WHAT THE EXERCISE ASKS: Give the entries again exactly, every one of them.

Data extracted from a collection:
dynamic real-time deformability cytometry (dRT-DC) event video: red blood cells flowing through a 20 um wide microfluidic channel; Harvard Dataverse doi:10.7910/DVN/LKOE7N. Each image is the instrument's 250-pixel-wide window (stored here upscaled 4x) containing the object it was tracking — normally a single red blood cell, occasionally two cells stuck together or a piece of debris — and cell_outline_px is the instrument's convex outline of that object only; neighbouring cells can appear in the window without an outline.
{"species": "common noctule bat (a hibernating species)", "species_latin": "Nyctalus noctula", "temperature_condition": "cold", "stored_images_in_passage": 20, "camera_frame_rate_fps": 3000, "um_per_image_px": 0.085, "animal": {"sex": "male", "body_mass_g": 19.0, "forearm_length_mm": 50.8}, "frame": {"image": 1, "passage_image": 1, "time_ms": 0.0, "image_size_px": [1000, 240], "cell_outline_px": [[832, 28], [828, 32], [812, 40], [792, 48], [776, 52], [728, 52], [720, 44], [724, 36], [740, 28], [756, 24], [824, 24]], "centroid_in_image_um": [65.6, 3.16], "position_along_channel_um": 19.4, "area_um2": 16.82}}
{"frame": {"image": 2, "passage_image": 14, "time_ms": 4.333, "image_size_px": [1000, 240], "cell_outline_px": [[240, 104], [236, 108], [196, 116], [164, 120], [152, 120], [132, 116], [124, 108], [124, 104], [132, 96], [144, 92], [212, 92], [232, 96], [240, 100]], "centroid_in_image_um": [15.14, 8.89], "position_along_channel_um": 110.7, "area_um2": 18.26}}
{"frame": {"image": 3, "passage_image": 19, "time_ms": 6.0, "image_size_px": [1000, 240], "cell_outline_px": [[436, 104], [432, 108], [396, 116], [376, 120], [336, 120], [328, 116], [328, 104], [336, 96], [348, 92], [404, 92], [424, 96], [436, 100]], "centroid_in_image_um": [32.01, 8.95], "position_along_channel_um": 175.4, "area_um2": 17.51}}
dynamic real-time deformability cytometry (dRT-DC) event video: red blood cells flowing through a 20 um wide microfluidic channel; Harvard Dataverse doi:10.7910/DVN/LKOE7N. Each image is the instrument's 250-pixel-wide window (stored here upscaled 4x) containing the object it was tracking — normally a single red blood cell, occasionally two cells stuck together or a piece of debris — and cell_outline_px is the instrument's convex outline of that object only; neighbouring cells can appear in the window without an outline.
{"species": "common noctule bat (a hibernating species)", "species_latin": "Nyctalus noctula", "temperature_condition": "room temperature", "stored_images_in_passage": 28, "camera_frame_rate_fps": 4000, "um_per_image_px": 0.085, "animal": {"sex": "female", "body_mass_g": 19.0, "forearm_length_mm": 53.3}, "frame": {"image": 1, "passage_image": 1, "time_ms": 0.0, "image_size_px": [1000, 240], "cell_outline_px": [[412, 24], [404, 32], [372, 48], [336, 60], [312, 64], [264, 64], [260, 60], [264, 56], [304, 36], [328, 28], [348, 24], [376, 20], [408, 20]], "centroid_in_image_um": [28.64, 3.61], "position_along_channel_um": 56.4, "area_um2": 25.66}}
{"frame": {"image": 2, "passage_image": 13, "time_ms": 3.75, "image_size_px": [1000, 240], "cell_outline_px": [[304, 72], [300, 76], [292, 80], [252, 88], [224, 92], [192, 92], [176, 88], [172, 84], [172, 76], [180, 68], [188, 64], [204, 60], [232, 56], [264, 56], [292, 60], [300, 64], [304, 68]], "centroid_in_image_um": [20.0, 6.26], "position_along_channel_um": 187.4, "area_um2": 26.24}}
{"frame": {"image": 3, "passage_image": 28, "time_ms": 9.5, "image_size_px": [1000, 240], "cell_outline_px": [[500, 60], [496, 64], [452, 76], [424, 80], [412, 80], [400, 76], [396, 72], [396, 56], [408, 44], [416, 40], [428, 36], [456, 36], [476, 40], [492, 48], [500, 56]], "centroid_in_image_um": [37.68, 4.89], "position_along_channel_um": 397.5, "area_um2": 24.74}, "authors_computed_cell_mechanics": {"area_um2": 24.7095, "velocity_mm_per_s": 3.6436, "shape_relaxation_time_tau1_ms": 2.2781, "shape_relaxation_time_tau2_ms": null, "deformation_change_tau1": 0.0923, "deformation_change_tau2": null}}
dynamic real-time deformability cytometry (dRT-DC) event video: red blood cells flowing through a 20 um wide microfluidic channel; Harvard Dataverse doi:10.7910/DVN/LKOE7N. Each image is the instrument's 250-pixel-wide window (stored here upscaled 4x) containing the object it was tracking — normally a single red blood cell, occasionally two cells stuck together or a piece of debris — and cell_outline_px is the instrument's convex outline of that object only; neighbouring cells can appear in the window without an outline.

WRITTEN ANSWER:
dynamic real-time deformability cytometry (dRT-DC) event video: red blood cells flowing through a 20 um wide microfluidic channel; Harvard Dataverse doi:10.7910/DVN/LKOE7N. Each image is the instrument's 250-pixel-wide window (stored here upscaled 4x) containing the object it was tracking — normally a single red blood cell, occasionally two cells stuck together or a piece of debris — and cell_outline_px is the instrument's convex outline of that object only; neighbouring cells can appear in the window without an outline.
{"species": "common noctule bat (a hibernating species)", "species_latin": "Nyctalus noctula", "temperature_condition": "cold", "stored_images_in_passage": 20, "camera_frame_rate_fps": 3000, "um_per_image_px": 0.085, "animal": {"sex": "male", "body_mass_g": 19.0, "forearm_length_mm": 50.8}, "frame": {"image": 1, "passage_image": 1, "time_ms": 0.0, "image_size_px": [1000, 240], "cell_outline_px": [[832, 28], [828, 32], [812, 40], [792, 48], [776, 52], [728, 52], [720, 44], [724, 36], [740, 28], [756, 24], [824, 24]], "centroid_in_image_um": [65.6, 3.16], "position_along_channel_um": 19.4, "area_um2": 16.82}}
{"frame": {"image": 2, "passage_image": 14, "time_ms": 4.333, "image_size_px": [1000, 240], "cell_outline_px": [[240, 104], [236, 108], [196, 116], [164, 120], [152, 120], [132, 116], [124, 108], [124, 104], [132, 96], [144, 92], [212, 92], [232, 96], [240, 100]], "centroid_in_image_um": [15.14, 8.89], "position_along_channel_um": 110.7, "area_um2": 18.26}}
{"frame": {"image": 3, "passage_image": 19, "time_ms": 6.0, "image_size_px": [1000, 240], "cell_outline_px": [[436, 104], [432, 108], [396, 116], [376, 120], [336, 120], [328, 116], [328, 104], [336, 96], [348, 92], [404, 92], [424, 96], [436, 100]], "centroid_in_image_um": [32.01, 8.95], "position_along_channel_um": 175.4, "area_um2": 17.51}}
dynamic real-time deformability cytometry (dRT-DC) event video: red blood cells flowing through a 20 um wide microfluidic channel; Harvard Dataverse doi:10.7910/DVN/LKOE7N. Each image is the instrument's 250-pixel-wide window (stored here upscaled 4x) containing the object it was tracking — normally a single red blood cell, occasionally two cells stuck together or a piece of debris — and cell_outline_px is the instrument's convex outline of that object only; neighbouring cells can appear in the window without an outline.
{"species": "common noctule bat (a hibernating species)", "species_latin": "Nyctalus noctula", "temperature_condition": "room temperature", "stored_images_in_passage": 28, "camera_frame_rate_fps": 4000, "um_per_image_px": 0.085, "animal": {"sex": "female", "body_mass_g": 19.0, "forearm_length_mm": 53.3}, "frame": {"image": 1, "passage_image": 1, "time_ms": 0.0, "image_size_px": [1000, 240], "cell_outline_px": [[412, 24], [404, 32], [372, 48], [336, 60], [312, 64], [264, 64], [260, 60], [264, 56], [304, 36], [328, 28], [348, 24], [376, 20], [408, 20]], "centroid_in_image_um": [28.64, 3.61], "position_along_channel_um": 56.4, "area_um2": 25.66}}
{"frame": {"image": 2, "passage_image": 13, "time_ms": 3.75, "image_size_px": [1000, 240], "cell_outline_px": [[304, 72], [300, 76], [292, 80], [252, 88], [224, 92], [192, 92], [176, 88], [172, 84], [172, 76], [180, 68], [188, 64], [204, 60], [232, 56], [264, 56], [292, 60], [300, 64], [304, 68]], "centroid_in_image_um": [20.0, 6.26], "position_along_channel_um": 187.4, "area_um2": 26.24}}
{"frame": {"image": 3, "passage_image": 28, "time_ms": 9.5, "image_size_px": [1000, 240], "cell_outline_px": [[500, 60], [496, 64], [452, 76], [424, 80], [412, 80], [400, 76], [396, 72], [396, 56], [408, 44], [416, 40], [428, 36], [456, 36], [476, 40], [492, 48], [500, 56]], "centroid_in_image_um": [37.68, 4.89], "position_along_channel_um": 397.5, "area_um2": 24.74}, "authors_computed_cell_mechanics": {"area_um2": 24.7095, "velocity_mm_per_s": 3.6436, "shape_relaxation_time_tau1_ms": 2.2781, "shape_relaxation_time_tau2_ms": null, "deformation_change_tau1": 0.0923, "deformation_change_tau2": null}}
dynamic real-time deformability cytometry (dRT-DC) event video: red blood cells flowing through a 20 um wide microfluidic channel; Harvard Dataverse doi:10.7910/DVN/LKOE7N. Each image is the instrument's 250-pixel-wide window (stored here upscaled 4x) containing the object it was tracking — normally a single red blood cell, occasionally two cells stuck together or a piece of debris — and cell_outline_px is the instrument's convex outline of that object only; neighbouring cells can appear in the window without an outline.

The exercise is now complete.